Amazon denies planning to launch a free mobile phone

This weekend we echoed the information handled by multiple international sources about the possibility that the global electronic commerce giant, Amazon, was preparing for the launch a free smartphone. Well, with the news still recent the US company has been quick to deny and completely dissociate itself from this hypothesis.

What was truly revolutionary about the original rumor was the fact that Amazon was willing to take out a device without any kind of contract ties in relation to the connection, so we would be talking about a completely free terminal and that, according to some sources were launched to venture back in the day, it could go free to certain clients of the giant settled in Seattle.

Amazon denies planning to launch free mobile phone

There will be no smartphone in 2013

Taking into account the repercussion reached by such rumors, whose domino effect began with the impulse of the former reporter of The Wall Street Journal Jessica E. Lessin, from Amazon have decided to break their silence to ensure through a statement sent to AllThingsD that "There are no plans to offer a phone throughout this year and if there were for the future, it would not be free".
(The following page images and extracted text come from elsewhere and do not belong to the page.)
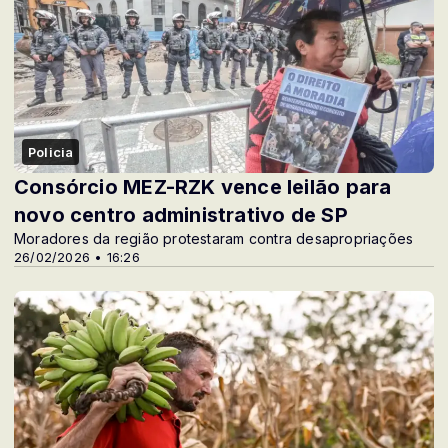
Policia
Consórcio MEZ-RZK vence leilão para
novo centro administrativo de SP
Moradores da região protestaram contra desapropriações
26/02/2026 • 16:26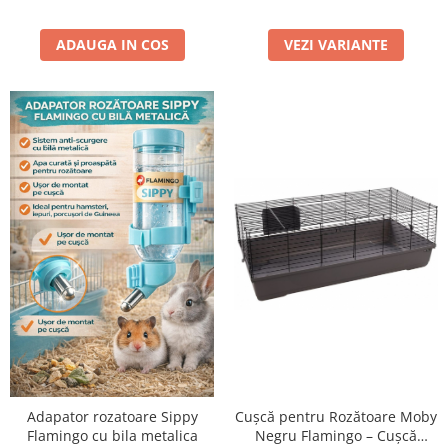
VEZI VARIANTE
ADAUGA IN COS
Adapator rozatoare Sippy
Cușcă pentru Rozătoare Moby
Flamingo cu bila metalica
Negru Flamingo – Cușcă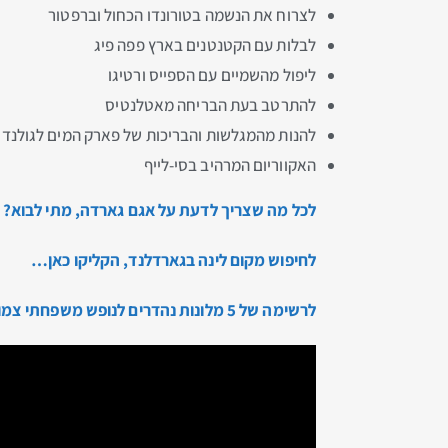
לצרוח את הנשמה בטורונדו הכחול וברפטור
לבלות עם הקטנטנים בארץ פפה פיג
ליפול מהשמיים עם הספייס ורטיגו
להתרטב בעת הבריחה מאטלנטיס
להנות מהמגלשות והבריכות של פארק המים לגולנד
האקווריום המרהיב בסי-לייף
לכל מה שצריך לדעת על אגם גארדה, מתי לבוא? אי
לחיפוש מקום לינה בגארדלנד, הקליקו כאן…
לרשימה של 5 מלונות נהדרים לנופש משפחתי צמוד לגארדלנד, הקליקו כאן…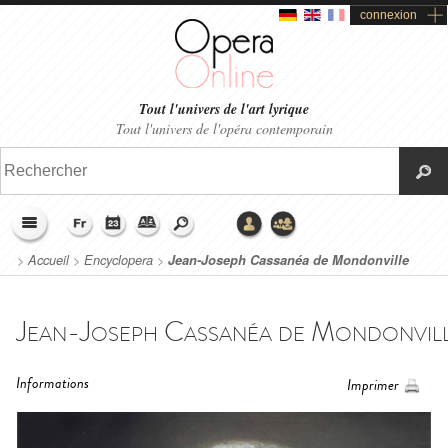
connexion
Tout l'univers de l'art lyrique
Tout l'univers de l'opéra contemporain
>
Accueil
>
Encyclopera
>
Jean-Joseph Cassanéa de Mondonville
Jean-Joseph Cassanéa de Mondonvil
Informations
Imprimer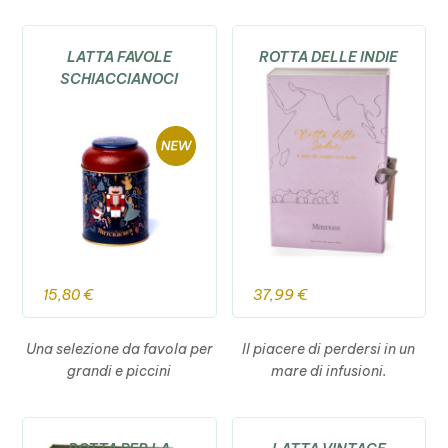
LATTA FAVOLE
ROTTA DELLE INDIE
SCHIACCIANOCI
15,80
€
37,99
€
Una selezione da favola per
Il piacere di perdersi in un
grandi e piccini
mare di infusioni.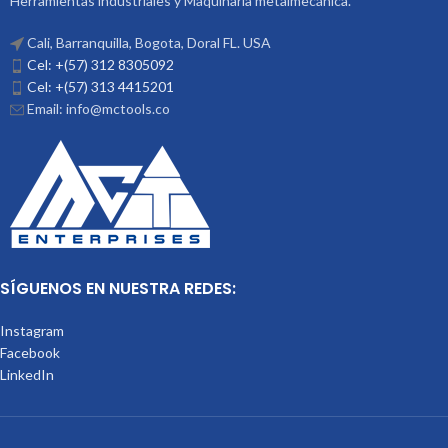
Herramientas industriales y Maquinaria metalmecánica.
Cali, Barranquilla, Bogota, Doral FL. USA
Cel: +(57) 312 8305092
Cel: +(57) 313 4415201
Email: info@mctools.co
SÍGUENOS EN NUESTRA REDES:
Instagram
Facebook
LinkedIn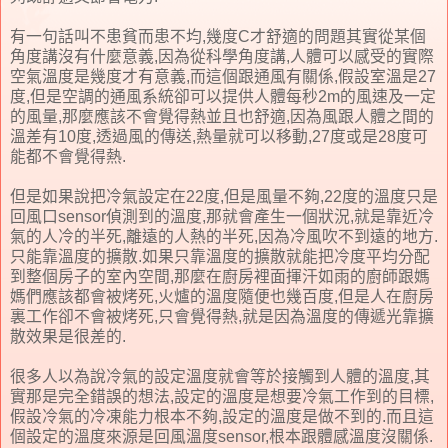
有一句話叫不患貧而患不均,幾度C才舒適的問題其實從某個
角度講沒有什麼意義,因為從科學角度講,人體可以感受的實際
空氣溫度是幾度才有意義,而這個跟通風有關係,假設室溫是27
度,但是空調的通風系統卻可以提供人體每秒2m的風速及一定
的風量,那麼應該不會覺得熱並且也舒適,因為風跟人體之間的
溫差有10度,透過風的傳送,熱量就可以移動,27度或是28度可
能都不會覺得熱.
但是如果說把冷氣設定在22度,但是風量不夠,22度的溫度只是
回風口sensor偵測到的溫度,那就會產生一個狀況,就是靠近冷
氣的人冷的半死,離遠的人熱的半死,因為冷風吹不到遠的地方.
只能靠溫度的擴散.如果只靠溫度的擴散就能把冷度平均分配
到整個房子的室內空間,那麼在廚房裡面揮汗如雨的廚師跟媽
媽們應該都會被烤死,火爐的溫度隨便也幾百度,但是人在廚房
裏工作卻不會被烤死,只會覺得熱,就是因為溫度的傳遞光靠擴
散效果是很差的.
很多人以為說冷氣的設定溫度就會等於接觸到人體的溫度,其
實那是完全錯誤的想法,設定的溫度是想要冷氣工作到的目標,
假設冷氣的冷凍能力根本不夠,設定的溫度是做不到的.而且這
個設定的溫度來源是回風溫度sensor,根本跟體感溫度沒關係.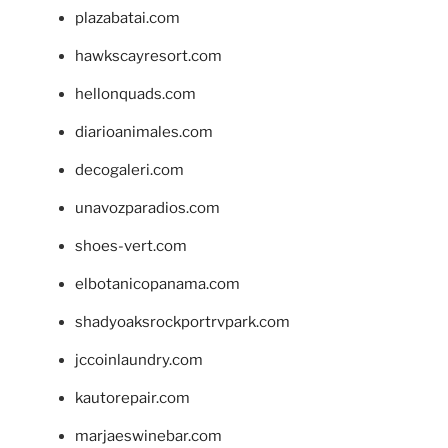
plazabatai.com
hawkscayresort.com
hellonquads.com
diarioanimales.com
decogaleri.com
unavozparadios.com
shoes-vert.com
elbotanicopanama.com
shadyoaksrockportrvpark.com
jccoinlaundry.com
kautorepair.com
marjaeswinebar.com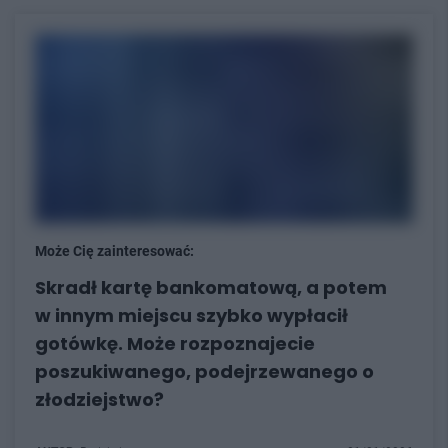
Może Cię zainteresować:
Skradł kartę bankomatową, a potem
w innym miejscu szybko wypłacił
gotówkę. Może rozpoznajecie
poszukiwanego, podejrzewanego o
złodziejstwo?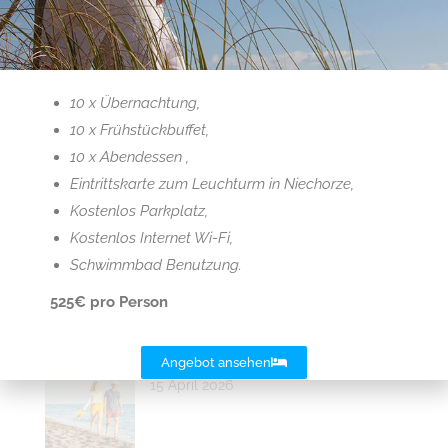
Oferty specjalne
Juni für Senioren
10 x Übernachtung,
15 April 2026
10 x Frühstückbuffet,
10 x Abendessen ,
Eintrittskarte zum Leuchturm in Niechorze,
Kostenlos Parkplatz,
Sommerrelax am Ostsee! 2026
Kostenlos Internet Wi-Fi,
15 April 2026
Schwimmbad Benutzung.
525€ pro Person
Sommer Sommer! 2026
Angebot ansehen
15 April 2026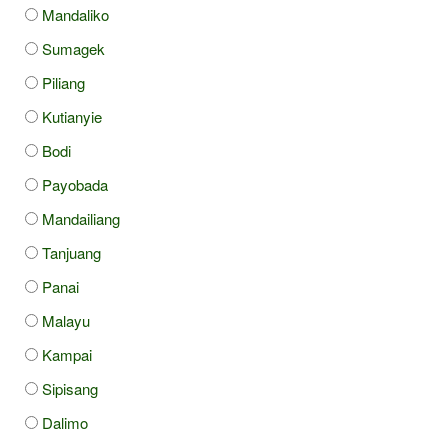
Mandaliko
Sumagek
Piliang
Kutianyie
Bodi
Payobada
Mandailiang
Tanjuang
Panai
Malayu
Kampai
Sipisang
Dalimo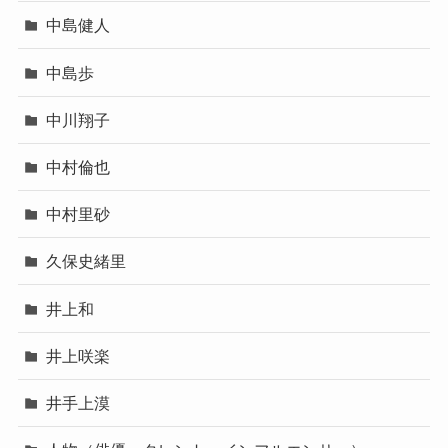
中島健人
中島歩
中川翔子
中村倫也
中村里砂
久保史緒里
井上和
井上咲楽
井手上漠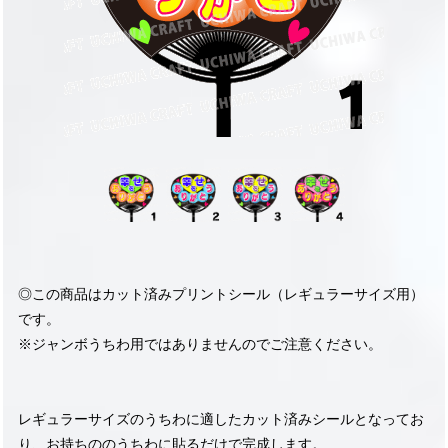
◎この商品はカット済みプリントシール（レギュラーサイズ用）
です。
※ジャンボうちわ用ではありませんのでご注意ください。
レギュラーサイズのうちわに適したカット済みシールとなってお
り、お持ちののうちわに貼るだけで完成します。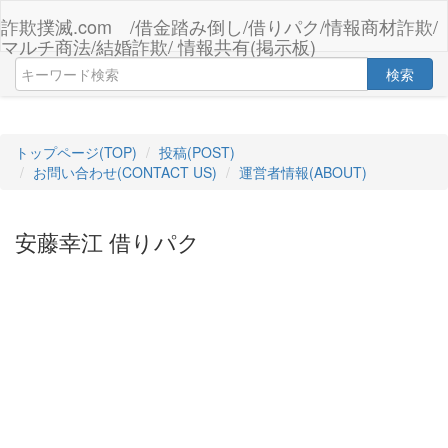
詐欺撲滅.com /借金踏み倒し/借りパク/情報商材詐欺/
マルチ商法/結婚詐欺/ 情報共有(掲示板)
検索
トップページ(TOP)
投稿(POST)
お問い合わせ(CONTACT US)
運営者情報(ABOUT)
安藤幸江 借りパク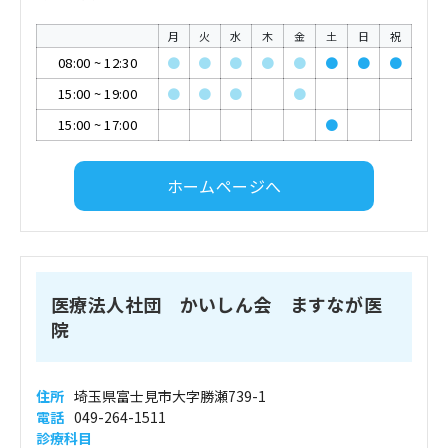
月
火
水
木
金
土
日
祝
08:00
~
12:30
●
●
●
●
●
●
●
●
15:00
~
19:00
●
●
●
●
15:00
~
17:00
●
ホームページへ
医療法人社団 かいしん会 ますなが医
院
住所
埼玉県富士見市大字勝瀬739-1
電話
049-264-1511
診療科目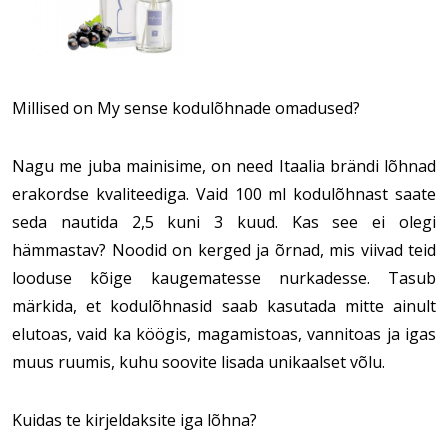
Millised on My sense kodulõhnade omadused?
Nagu me juba mainisime, on need Itaalia brändi lõhnad
erakordse kvaliteediga. Vaid 100 ml kodulõhnast saate
seda nautida 2,5 kuni 3 kuud. Kas see ei olegi
hämmastav? Noodid on kerged ja õrnad, mis viivad teid
looduse kõige kaugematesse nurkadesse. Tasub
märkida, et kodulõhnasid saab kasutada mitte ainult
elutoas, vaid ka köögis, magamistoas, vannitoas ja igas
muus ruumis, kuhu soovite lisada unikaalset võlu.
Kuidas te kirjeldaksite iga lõhna?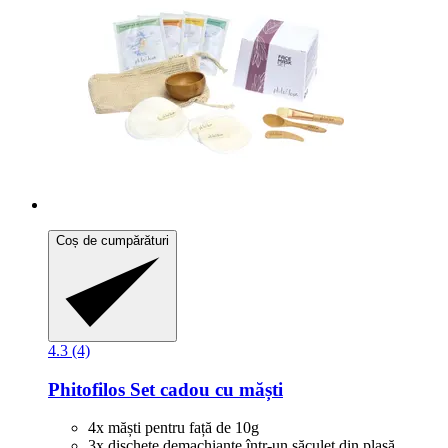
Coș de cumpărături
4.3 (4)
Phitofilos
Set cadou cu măști
4x măști pentru față de 10g
3x dischete demachiante într-un săculeț din plasă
In this way, it seems that all the commotion about the imminent and predictably devastating entrance of Amazon in the smartphone world it is nothing. In fact, It is not the first time that 'the hare jumps' in this same sense. since, if we go back to 2011, we will remember how on those dates certain analysts already spoke of the possibility that the company based in the capital of the State of Washington had closed an agreement with Foxconn to develop a smartphone that should have reached the stores at the end of 2012.

For the moment, the only reliable leak that to date seems not to have been denied, is the one that stated at the beginning of last month that Amazon is working on the development of your own game console.